About  international trade among the Commonwealth member-countries and also with non-Commonwealth nations, Mr. McKinnon said that his organization “has stored great hope in the Doha development round”. About discriminatory trade policies followed by the developed ones,  he observed: “For years, governments in developed countries have been preaching free trade to the rest of the world. But they have been practicing protectionism at home, cutting off farmers in the developing world from lucrative markets, thus preventing them from trading their way out of poverty. As I have said before, this trade apartheid must end”. 

AS: “When I was first appointed, I said that the Commonwealth needed to be relevant to the lives of Commonwealth people. I still believe this, and I am convinced there are many more ways in which we can make a difference in the future.”— you told the media immediately after being re-elected to the post of the Secretary-General for a second term in December 2003. 

Being at the helm of affairs in last about half-a-decade what major and perceptible differences or changes you find in the Commonwealth? What are the positive gains the institution has achieved during this period and what are the areas where you still feel deficiencies are there?   

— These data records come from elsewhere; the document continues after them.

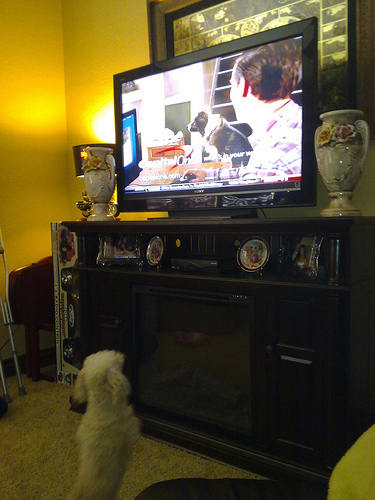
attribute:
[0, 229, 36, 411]
crutches — metal, silver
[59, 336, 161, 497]
dog — jumping, white, small, sitting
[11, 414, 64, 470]
carpet — light, white, beige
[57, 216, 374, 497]
entertainment center — dark, wood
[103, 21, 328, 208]
television — large, on, black, flat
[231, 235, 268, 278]
plate — small, decorative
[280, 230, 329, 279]
frame — silver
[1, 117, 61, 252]
wall — yellow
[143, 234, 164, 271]
china — small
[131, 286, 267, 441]
fireplace — electric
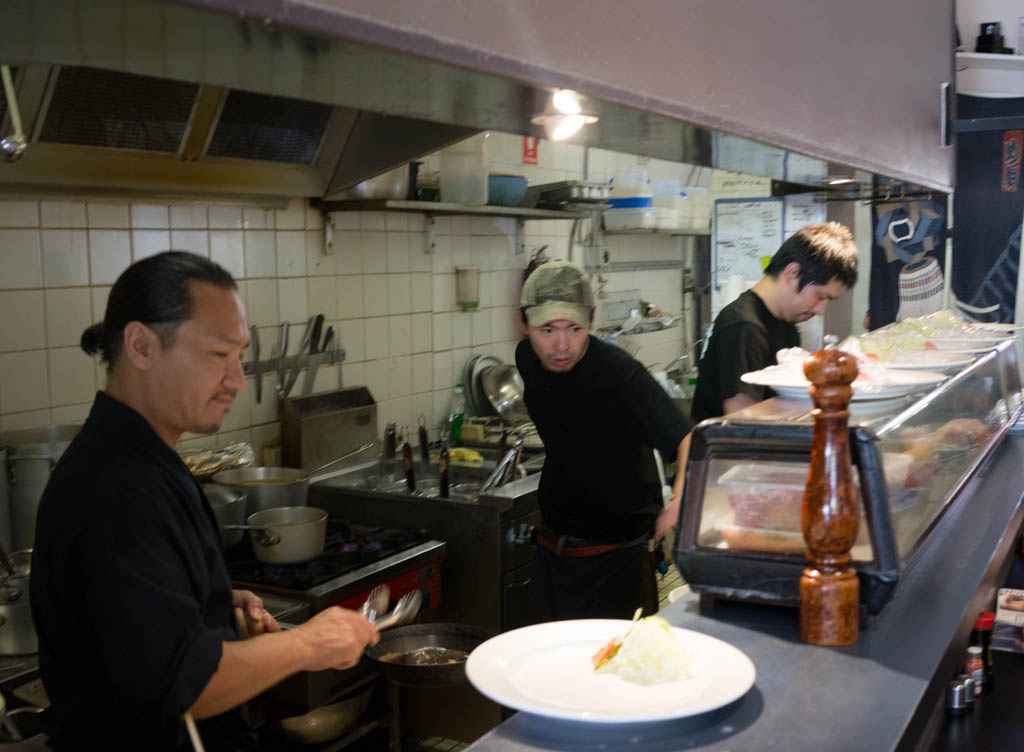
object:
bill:
[525, 301, 593, 328]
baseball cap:
[518, 260, 594, 326]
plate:
[463, 617, 754, 723]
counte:
[460, 333, 1022, 752]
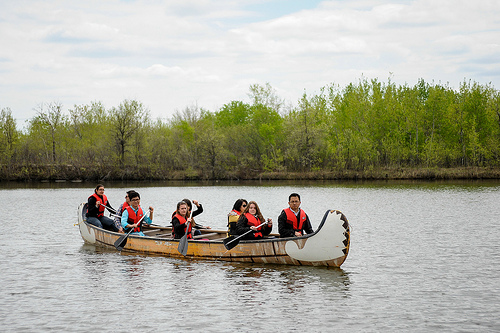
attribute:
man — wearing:
[276, 192, 315, 237]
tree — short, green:
[242, 91, 304, 173]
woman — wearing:
[86, 180, 116, 234]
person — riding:
[171, 200, 192, 235]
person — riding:
[272, 190, 313, 237]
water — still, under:
[7, 183, 494, 331]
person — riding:
[277, 192, 309, 237]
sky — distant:
[28, 28, 487, 90]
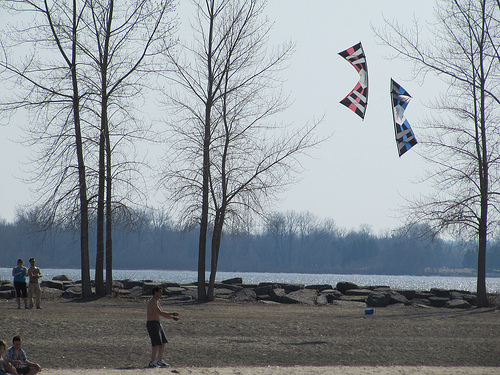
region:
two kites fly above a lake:
[6, 3, 498, 292]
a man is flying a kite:
[141, 279, 187, 372]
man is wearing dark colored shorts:
[141, 282, 181, 368]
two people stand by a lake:
[10, 255, 46, 310]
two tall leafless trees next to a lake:
[0, 0, 335, 300]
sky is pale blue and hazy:
[1, 0, 493, 245]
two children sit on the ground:
[0, 332, 42, 372]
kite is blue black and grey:
[385, 76, 418, 154]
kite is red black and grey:
[337, 40, 372, 120]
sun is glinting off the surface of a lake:
[1, 263, 499, 298]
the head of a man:
[139, 280, 183, 305]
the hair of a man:
[145, 274, 170, 306]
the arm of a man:
[149, 283, 197, 323]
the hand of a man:
[160, 295, 191, 330]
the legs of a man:
[144, 322, 187, 368]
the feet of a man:
[147, 346, 195, 370]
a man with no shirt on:
[136, 255, 200, 329]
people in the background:
[13, 174, 131, 308]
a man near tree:
[130, 166, 282, 341]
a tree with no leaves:
[169, 108, 294, 232]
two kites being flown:
[330, 33, 423, 159]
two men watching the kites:
[10, 247, 40, 304]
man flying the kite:
[135, 280, 185, 365]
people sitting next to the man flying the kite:
[0, 330, 36, 370]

SG: We are investing a great deal of energy into promoting democracy and good governance. Strong democratic institutions provide the best foundation for economic growth. If we can help a country reinforce its parliamentary system, government audit procedures, human rights protection mechanisms, we help build confidence in this country’s economy. Transparency and accountability are the keys to sustained economic prosperity. 

The Commonwealth also runs a range of development programmes, aimed at providing education opportunities, better health and increased trading capacity.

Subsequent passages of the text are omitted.